The future of the management of ACS will include more effective and more flexible anticoagulation, Prof. Steg predicted. Bivalirudin was associated with a reduction in 30-day mortality and non-CABG-related major bleeding when given in the hospital compared with heparin plus a glycoprotein IIb/IIIa inhibitor [EUROMAX; NCT01087723]. Drugs that work on the REG1 anticoagulation system (ie, pegnivacogin) can achieve rapid anticoagulation with injection [Dyke CK et al. Circulation 2008], but are reversible with an oligonucleotide antidote (ie, anivamersen) [Chan MY et al. J Thromb Haemost 2008]. Pegnivacogin is being compared with bivalirudin in a Phase 3 study with a planned enrollment of >13,000 patients undergoing PCI [REGULATE-PCI; NCT01848106].

Oral antiplatelet therapies have issues with long onset and long offset, which may be overcome by injectable agents, including the novel ADP-P2Y12 receptor antagonist cangrelor (plasma half-life of 5 to 9 minutes) [Bhatt DL et al. N Engl J Med 2013].

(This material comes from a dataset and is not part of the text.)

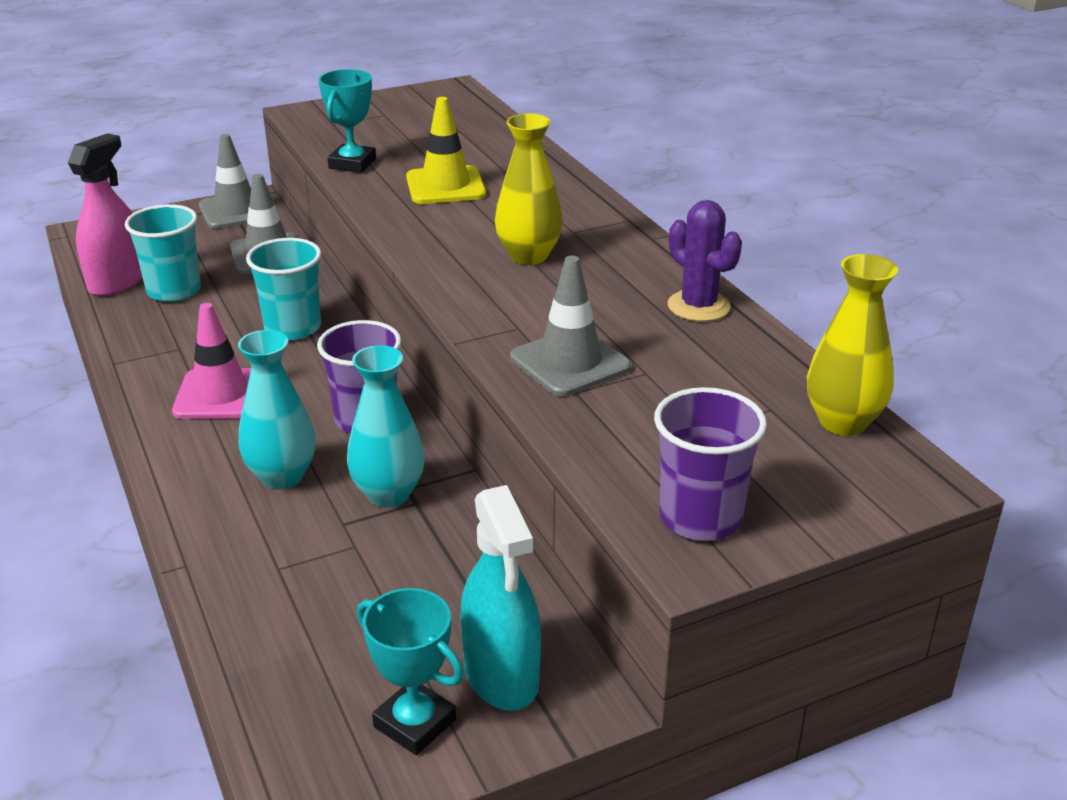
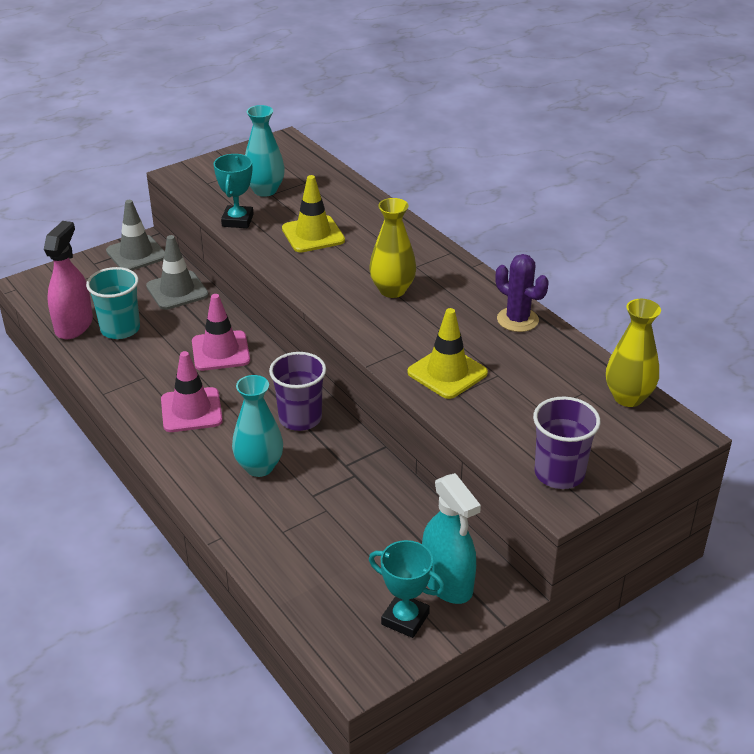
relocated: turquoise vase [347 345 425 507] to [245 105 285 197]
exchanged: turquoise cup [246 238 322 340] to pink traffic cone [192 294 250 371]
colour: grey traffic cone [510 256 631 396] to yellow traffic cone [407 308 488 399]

Long-term death rates post-ACS remain high [Fox KA et al. Eur Heart J 2010]. Potential therapies after discharge to improve post-acute outcomes include continuing dual antiplatelet therapy (DAPT) [Valgimigli M et al. Circulation 2012] and long-term DAPT using a more potent agent such as ticagrelor [Wallentin L et al. N Engl J Med 2009], triple therapy with an additional antiplatelet agent [Morrow DA et al. N Engl J Med 2012]; or a novel oral anticoagulant (eg, rivaroxaban) [Mega JL et al. N Engl J Med 2012]. Although the addition of rivaroxaban to aspirin and reduced the rates of cardiovascular and all-cause death, it did so at the expense of increased bleeding. Eliminating aspirin from the post-acute regimen has also been proposed on the concept that aspirin is a relatively weak antiplatelet agent and increases the risk of gastrointestinal bleeding. Aspirin added to an oral anticoagulant and clopidogrel (so called “triple therapy”) has been associated with an increase in all-cause mortality (p=0.027) and bleeding (p<0.001) compared with clopidogrel plus oral anticoagulant (Figure 1) in a large (n=496) randomized clinical trial of patients undergoing PCI [Dewilde W et al. Lancet 2013]. Reducing the intensity of antithrombotic therapy over time is another potential option [Wallentin L et al. N Engl J Med 2009].

Figure 1.

Double Versus Triple Antithrombotic Therapy in Patients Undergoing PCI

MI=myocardial infarction; ST=stent thrombosis; TVR=target vessel revasculariztion.Reproduced from Dewilde W et al. Use of clopidogrel with or without aspirin in patients taking oral anticoagulant therapy and undergoing percutaneous coronary intervention: an open-label, randomised, controlled trial. Lancet 2013;381(9872):1107–1115. With permission from Elsevier.